Document section —
-=-=-

Lockheed offsets mock MoD norms
Lockheed offsets mock MoD norms
US defence major Lockheed Martin’s offset proposals, arising from its sale to India of six C-130J Super Hercules transport aircraft for $962 million (about Rs 3,835 crore), are seen by some defence ministry officials as violating provisions of the offsets policy. They say they make a mockery of the ministry’s stated aim of promoting an indigenous defence industry.
Lockheed Martin’s $275-million offset offer was proposed on November 21 and cleared by the defence ministry. However, several ministry officials fear that allowing Lockheed Martin to bypass offset liabilities would invite similar disregard by other vendors.
The largest component of Lockheed Martin’s offset offer is a $121-million proposal to import and operate a “weapons system trainer” (WST), which is a simulator on which instructors from Mahindra & Mahindra will train Indian Air Force (IAF) crews of the C-130J.
The first shocker is the cost of the WST, one of four simulators needed to train C-130J aircrews. For this piece of hardware alone, Lockheed Martin is claiming offsets credit worth $121 million, almost 45 per cent of its entire offset liability.
DOG FIGHT
Offset
proposal Value
($ mn) Defence ministry
guideline
Manufacture of RFID
components 119 Does not qualify as not
military hardware
Simulator import 48 Straight imports cannot be
treated as offsets
Contracts to M&M 55 Relates to import (of simulator)

-=-=-

Extracted data —
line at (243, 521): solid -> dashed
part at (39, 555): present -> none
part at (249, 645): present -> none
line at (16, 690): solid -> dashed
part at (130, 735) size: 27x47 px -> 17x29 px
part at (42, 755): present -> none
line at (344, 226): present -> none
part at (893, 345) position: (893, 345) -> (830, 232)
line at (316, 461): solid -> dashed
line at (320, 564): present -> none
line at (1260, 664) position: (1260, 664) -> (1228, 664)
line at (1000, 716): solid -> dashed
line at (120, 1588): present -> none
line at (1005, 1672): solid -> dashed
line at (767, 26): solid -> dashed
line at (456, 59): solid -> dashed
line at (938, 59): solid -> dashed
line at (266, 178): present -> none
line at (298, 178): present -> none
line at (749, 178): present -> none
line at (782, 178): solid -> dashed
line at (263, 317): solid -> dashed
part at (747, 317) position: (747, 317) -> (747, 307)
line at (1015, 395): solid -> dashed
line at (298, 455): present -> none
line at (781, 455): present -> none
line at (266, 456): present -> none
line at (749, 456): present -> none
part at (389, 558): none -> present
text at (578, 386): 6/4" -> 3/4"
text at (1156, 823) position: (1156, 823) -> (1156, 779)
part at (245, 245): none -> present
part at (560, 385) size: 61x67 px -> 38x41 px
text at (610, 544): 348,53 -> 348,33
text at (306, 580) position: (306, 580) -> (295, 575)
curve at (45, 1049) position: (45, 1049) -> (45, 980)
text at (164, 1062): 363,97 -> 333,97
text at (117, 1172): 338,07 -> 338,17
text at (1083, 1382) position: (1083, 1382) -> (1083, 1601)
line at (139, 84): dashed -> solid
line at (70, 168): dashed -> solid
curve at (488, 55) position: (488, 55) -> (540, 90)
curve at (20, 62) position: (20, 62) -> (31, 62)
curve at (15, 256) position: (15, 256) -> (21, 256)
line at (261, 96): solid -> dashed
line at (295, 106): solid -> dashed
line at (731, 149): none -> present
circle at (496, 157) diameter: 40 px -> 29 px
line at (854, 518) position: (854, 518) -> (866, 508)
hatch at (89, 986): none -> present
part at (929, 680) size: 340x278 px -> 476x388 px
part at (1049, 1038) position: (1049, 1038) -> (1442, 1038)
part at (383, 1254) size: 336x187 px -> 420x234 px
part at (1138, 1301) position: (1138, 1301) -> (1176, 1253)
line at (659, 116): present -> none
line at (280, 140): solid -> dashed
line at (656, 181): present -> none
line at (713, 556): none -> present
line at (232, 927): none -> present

-=-=-

Under the "DOG FIGHT" heading, the article on Lockheed Martin's offsets lists several offset proposals. Give each proposal with its value in millions of dollars.

- Manufacture of RFID components: $119 million
- Simulator import: $48 million
- Contracts to M&M: $55 million